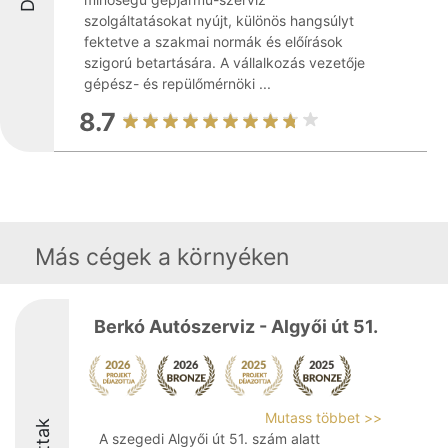
szolgáltatásokat nyújt, különös hangsúlyt
fektetve a szakmai normák és előírások
szigorú betartására. A vállalkozás vezetője
gépész- és repülőmérnöki ...
8.7
Más cégek a környéken
Berkó Autószerviz - Algyői út 51.
Mutass többet >>
A szegedi Algyői út 51. szám alatt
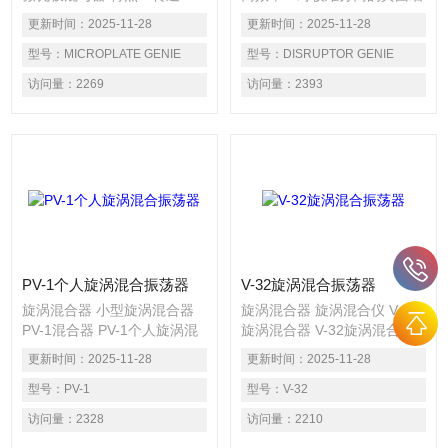
750-3200rpm 漩涡轨道小
胞、细菌、动植物组织和悬浮
更新时间：
2025-11-28
更新时间：
2025-11-28
（1.0mm），可*混匀任何粘
液，或者其它需要强力高速搅
稠样品 速度与轨道相结合，
型号：
MICROPLATE GENIE
动或需强力旋涡混合才能分离
型号：
DISRUPTOR GENIE
为每个微孔提供真正的漩涡运
的物质，有较理想的分离效果
访问量：
2269
访问量：
2393
动 兼容性强，各种微孔板均
方便：自动计时分离，Z大可
可使用 可在冷库或者培养箱
同时处理12x1.5ml压盖微量离
中使用
心管。0—15分钟自动计时或
连续操作。
PV-1个人旋涡混合振荡器
V-32旋涡混合振荡器
旋涡混合器 小型旋涡混合器
旋涡混合器 旋涡混合仪 V-32
PV-1混合器 PV-1个人旋涡混
旋涡混合器 V-32旋涡混合器
合器（Personal vortex mixer
（Multi-vortex mixer V-32）
更新时间：
2025-11-28
更新时间：
2025-11-28
PV-1） 本产品适用于多种细
本产品应用于菌液、酵母细胞
胞或化学悬浮颗粒的混匀工
型号：
PV-1
混合，酶提取，DNA/RAN片
型号：
V-32
作。 产品特点： l 速度调节范
段纯化等 产品特点： 可调转
访问量：
2328
访问量：
2210
围：250~3000 rpm； l 可选
速：500~3000 rpm 结构紧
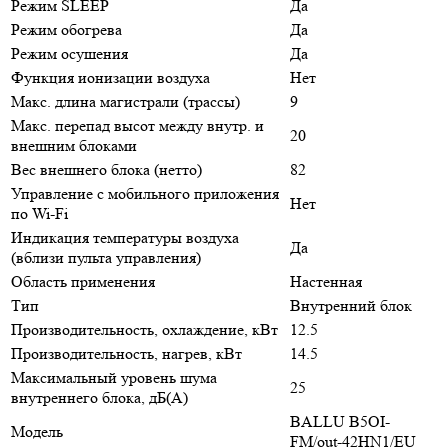
Режим SLEEP
Да
Режим обогрева
Да
Режим осушения
Да
Функция ионизации воздуха
Нет
Макс. длина магистрали (трассы)
9
Макс. перепад высот между внутр. и
20
внешним блоками
Вес внешнего блока (нетто)
82
Управление c мобильного приложения
Нет
по Wi-Fi
Индикация температуры воздуха
Да
(вблизи пульта управления)
Область применения
Настенная
Тип
Внутренний блок
Производительность, охлаждение, кВт
12.5
Производительность, нагрев, кВт
14.5
Максимальный уровень шума
25
внутреннего блока, дБ(А)
BALLU B5OI-
Модель
FM/out-42HN1/EU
------------------------------------
Task to carry out: Where the material contains pictures, leave them out and copy the rest verbatim.

Task result:
szolgáltatásokat nyújt, különös hangsúlyt
fektetve a szakmai normák és előírások
szigorú betartására. A vállalkozás vezetője
gépész- és repülőmérnöki ...
8.7
Más cégek a környéken
Berkó Autószerviz - Algyői út 51.
Mutass többet >>
A szegedi Algyői út 51. szám alatt
750-3200rpm 漩涡轨道小
胞、细菌、动植物组织和悬浮
更新时间：
2025-11-28
更新时间：
2025-11-28
（1.0mm），可*混匀任何粘
液，或者其它需要强力高速搅
稠样品 速度与轨道相结合，
型号：
MICROPLATE GENIE
动或需强力旋涡混合才能分离
型号：
DISRUPTOR GENIE
为每个微孔提供真正的漩涡运
的物质，有较理想的分离效果
访问量：
2269
访问量：
2393
动 兼容性强，各种微孔板均
方便：自动计时分离，Z大可
可使用 可在冷库或者培养箱
同时处理12x1.5ml压盖微量离
中使用
心管。0—15分钟自动计时或
连续操作。
PV-1个人旋涡混合振荡器
V-32旋涡混合振荡器
旋涡混合器 小型旋涡混合器
旋涡混合器 旋涡混合仪 V-32
PV-1混合器 PV-1个人旋涡混
旋涡混合器 V-32旋涡混合器
合器（Personal vortex mixer
（Multi-vortex mixer V-32）
更新时间：
2025-11-28
更新时间：
2025-11-28
PV-1） 本产品适用于多种细
本产品应用于菌液、酵母细胞
胞或化学悬浮颗粒的混匀工
型号：
PV-1
混合，酶提取，DNA/RAN片
型号：
V-32
作。 产品特点： l 速度调节范
段纯化等 产品特点： 可调转
访问量：
2328
访问量：
2210
围：250~3000 rpm； l 可选
速：500~3000 rpm 结构紧
Режим SLEEP
Да
Режим обогрева
Да
Режим осушения
Да
Функция ионизации воздуха
Нет
Макс. длина магистрали (трассы)
9
Макс. перепад высот между внутр. и
20
внешним блоками
Вес внешнего блока (нетто)
82
Управление c мобильного приложения
Нет
по Wi-Fi
Индикация температуры воздуха
Да
(вблизи пульта управления)
Область применения
Настенная
Тип
Внутренний блок
Производительность, охлаждение, кВт
12.5
Производительность, нагрев, кВт
14.5
Максимальный уровень шума
25
внутреннего блока, дБ(А)
BALLU B5OI-
Модель
FM/out-42HN1/EU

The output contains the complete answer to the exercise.